See more details in Is BitOperations.PopCount the best way to compute the BitArray cardinality in .NET?
You could use Linq, but it would be useless and slower:
var sum = mybitarray.OfType<bool>().Count(p => p);
There is no faster way with using BitArray - What it comes down to is you will have to count them - you could use LINQ to do that or do your own loop, but there is no method offered by BitArray and the underlying data structure is an int[] array (as seen with Reflector) - so this will always be O(n), n being the number of bits in the array.
The only way I could think of making it faster is using reflection to get a hold of the underlying m_array field, then you can get around the boundary checks that Get() uses on every call (see below) - but this is kinda dirty, and might only be worth it on very large arrays since reflection is expensive.
public bool Get(int index)
{
if ((index < 0) || (index >= this.Length))
{
throw new ArgumentOutOfRangeException("index", Environment.GetResourceString("ArgumentOutOfRange_Index"));
}
return ((this.m_array[index / 0x20] & (((int) 1) << (index % 0x20))) != 0);
}
If this optimization is really important to you, you should create your own class for bit manipulation, that internally could use BitArray, but keeps track of the number of bits set and offers the appropriate methods (mostly delegate to BitArray but add methods to get number of bits currently set) - then of course this would be O(1).
If you really want to maximize the speed, you could pre-compute a lookup table where given a byte-value you have the cardinality, but BitArray is not the most ideal structure for this, since you'd need to use reflection to pull the underlying storage out of it and operate on the integral types - see this question for a better explanation of that technique.
Another, perhaps more useful technique, is to use something like the Kernighan trick, which is O(m) for an n-bit value of cardinality m.
static readonly ZERO = new BitArray (0);
static readonly NOT_ONE = new BitArray (1).Not ();
public static int GetCardinality (this BitArray bits)
{
int c = 0;
var tmp = new BitArray (myBitArray);
for (c; tmp != ZERO; c++)
tmp = tmp.And (tmp.And (NOT_ONE));
return c;
}
This too is a bit more cumbersome than it would be in say C, because there are no operations defined between integer types and BitArrays, (tmp &= tmp - 1, for example, to clear the least significant set bit, has been translated to tmp &= (tmp & ~0x1).
I have no idea if this ends up being any faster than naively iterating for the case of the BCL BitArray, but algorithmically speaking it should be superior.
EDIT: cited where I discovered the Kernighan trick, with a more in-depth explanation
If you don't mind to copy the code of System.Collections.BitArray to your project and Edit it,you can write as fellow:
(I think it's the fastest.
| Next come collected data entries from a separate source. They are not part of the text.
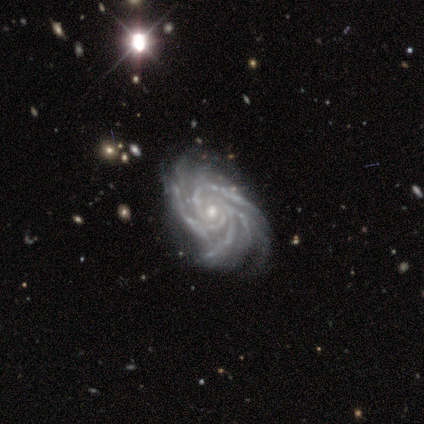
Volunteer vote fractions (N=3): A featured or disk galaxy (100%) with a strong bar (33%, tied with weak and no), 3 (33%, tied with 4 and more than 4) tight (100%) spiral arms (100%) and a moderate central bulge (67%). Merging: none (100%).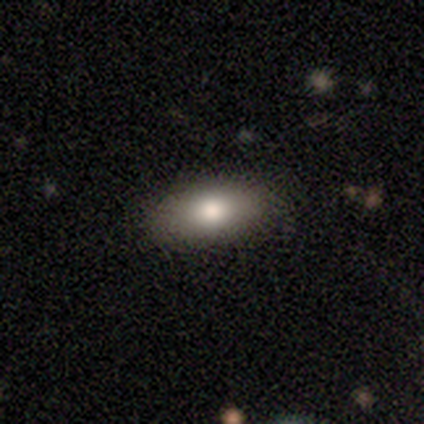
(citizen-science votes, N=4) Q: Smooth or featured?
A: smooth (75%); runner-up: featured or disk (25%)
Q: How rounded?
A: in between (100%)
Q: Merging?
A: none (100%)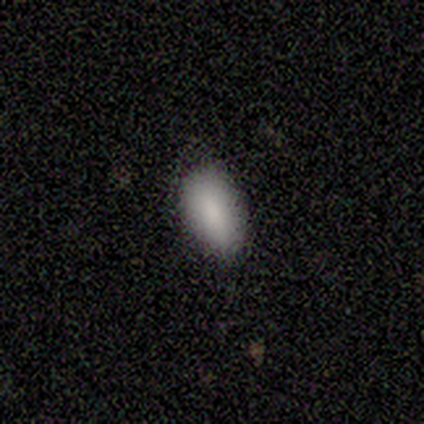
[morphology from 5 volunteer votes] Q: Smooth or featured?
A: smooth (60%); runner-up: star or artifact (40%)
Q: How rounded?
A: in between (100%)
Q: Merging?
A: none (100%)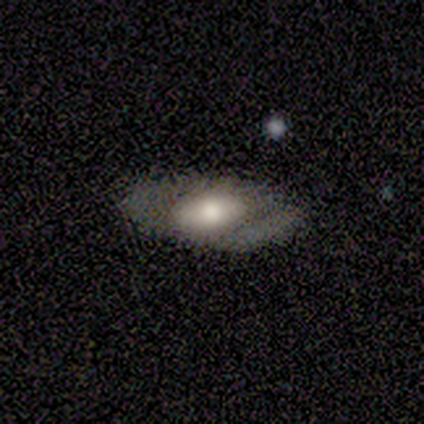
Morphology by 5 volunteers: A featured or disk galaxy (60%) with no bar (100%), no spiral arms (100%) and a moderate central bulge (100%). Merging: none (60%).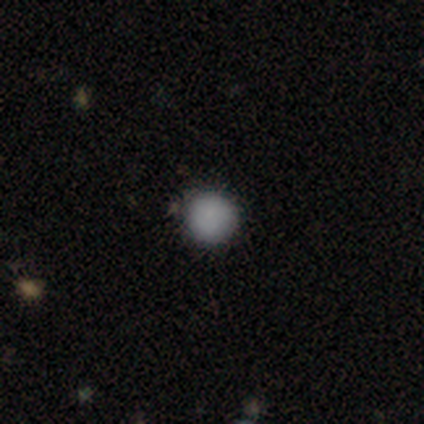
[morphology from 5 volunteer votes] Q: Smooth or featured?
A: smooth (100%)
Q: How rounded?
A: round (80%); runner-up: in between (20%)
Q: Merging?
A: none (80%); runner-up: merger (20%)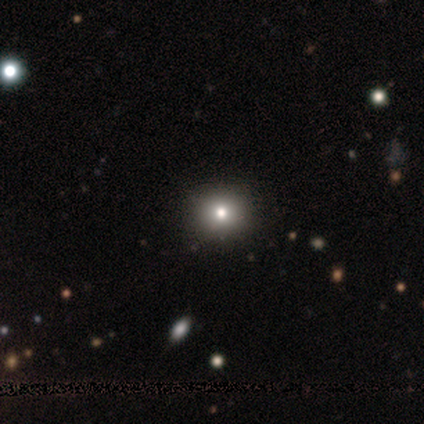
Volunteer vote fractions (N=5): Overall: smooth (60%; star or artifact 40%). How rounded: round (100%). Merging: none (100%).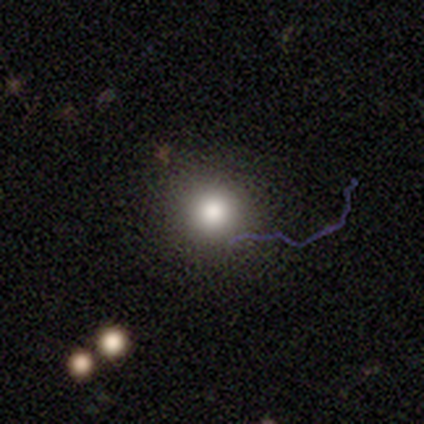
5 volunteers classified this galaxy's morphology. smooth_or_featured: smooth (p=1.00)
how_rounded: round (p=1.00)
merging: none (p=0.80) [alt: minor disturbance p=0.20]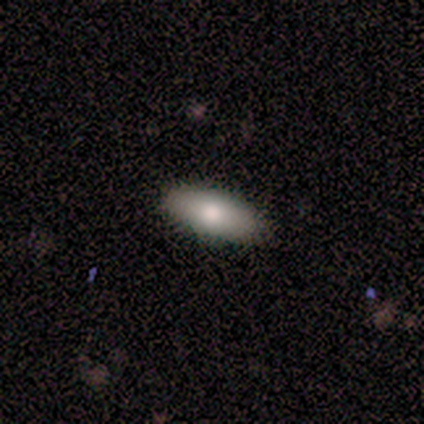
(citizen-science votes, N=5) Smooth or featured: smooth — 60% (featured or disk — 40%)
How rounded: cigar-shaped — 67% (in between — 33%)
Merging: none — 100%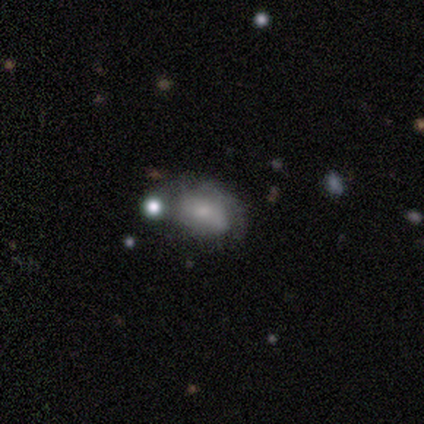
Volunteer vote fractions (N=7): Q: Smooth or featured?
A: smooth (43%); tied with: featured or disk (43%)
Q: How rounded?
A: in between (67%); runner-up: cigar-shaped (33%)
Q: Merging?
A: minor disturbance (50%); runner-up: none (33%)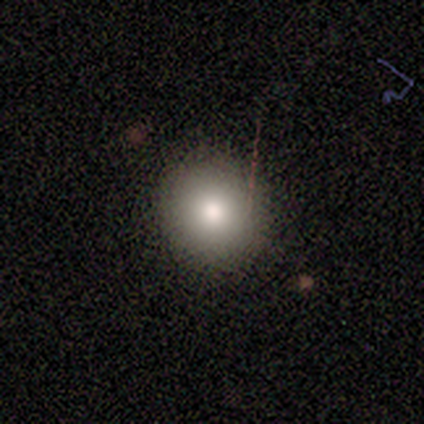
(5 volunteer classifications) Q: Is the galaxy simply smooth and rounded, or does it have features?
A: smooth — 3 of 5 (60%).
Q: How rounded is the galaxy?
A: round — 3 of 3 (100%).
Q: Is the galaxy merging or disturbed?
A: none — 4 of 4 (100%).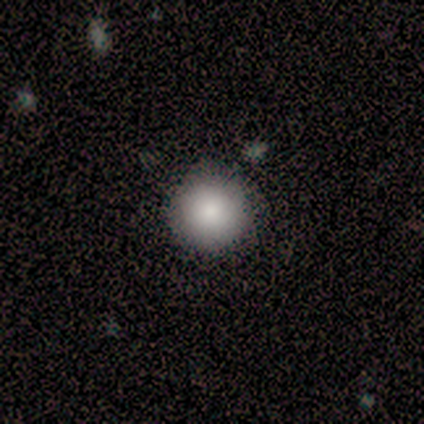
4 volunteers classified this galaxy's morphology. A smooth galaxy with no disk features (100%) that is round (100%).

Vote fractions:
- Smooth or featured? smooth: 100% / featured or disk: 0% / star or artifact: 0%
- How rounded? round: 100% / in between: 0% / cigar-shaped: 0%
- Merging? none: 100% / minor disturbance: 0% / major disturbance: 0% / merger: 0%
And I've tried use BitVector32[] to implement my BitArray, but it's still so slow.)
public void Set(int index, bool value)
{
if ((index < 0) || (index >= this.m_length))
{
throw new ArgumentOutOfRangeException("index", "Index Out Of Range");
}
SetWithOutAuth(index,value);
}
//When in batch setting values,we need one method that won't auth the index range
private void SetWithOutAuth(int index, bool value)
{
int v = ((int)1) << (index % 0x20);
index = index / 0x20;
bool NotSet = (this.m_array[index] & v) == 0;
if (value && NotSet)
{
CountOfTrue++;//Count the True values
this.m_array[index] |= v;
}
else if (!value && !NotSet)
{
CountOfTrue--;//Count the True values
this.m_array[index] &= ~v;
}
else
return;
this._version++;
}
public int CountOfTrue { get; internal set; }
public void BatchSet(int start, int length, bool value)
{
if (start < 0 || start >= this.m_length || length <= 0)
return;
for (int i = start; i < length && i < this.m_length; i++)
{
SetWithOutAuth(i,value);
}
}
I wrote my version of after not finding one that uses a look-up table:
private int[] _bitCountLookup;
private void InitLookupTable()
{
_bitCountLookup = new int[256];
for (var byteValue = 0; byteValue < 256; byteValue++)
{
var count = 0;
for (var bitIndex = 0; bitIndex < 8; bitIndex++)
{
count += (byteValue >> bitIndex) & 1;
}
_bitCountLookup[byteValue] = count;
}
}
private int CountSetBits(BitArray bitArray)
{
var result = 0;
var numberOfFullBytes = bitArray.Length / 8;
var numberOfTailBits = bitArray.Length % 8;
var tailByte = numberOfTailBits > 0 ? 1 : 0;
var bitArrayInBytes = new byte[numberOfFullBytes + tailByte];
bitArray.CopyTo(bitArrayInBytes, 0);
for (var i = 0; i < numberOfFullBytes; i++)
{
result += _bitCountLookup[bitArrayInBytes[i]];
}
for (var i = (numberOfFullBytes * 8); i < bitArray.Length; i++)
{
if (bitArray[i])
{
result++;
}
}
return result;
}
The problem is naturally O(n), as a result your solution is probably the most efficient.
Since you are trying to count an arbitrary subset of bits you cannot count the bits when they are set (would would provide a speed boost if you are not setting the bits too often).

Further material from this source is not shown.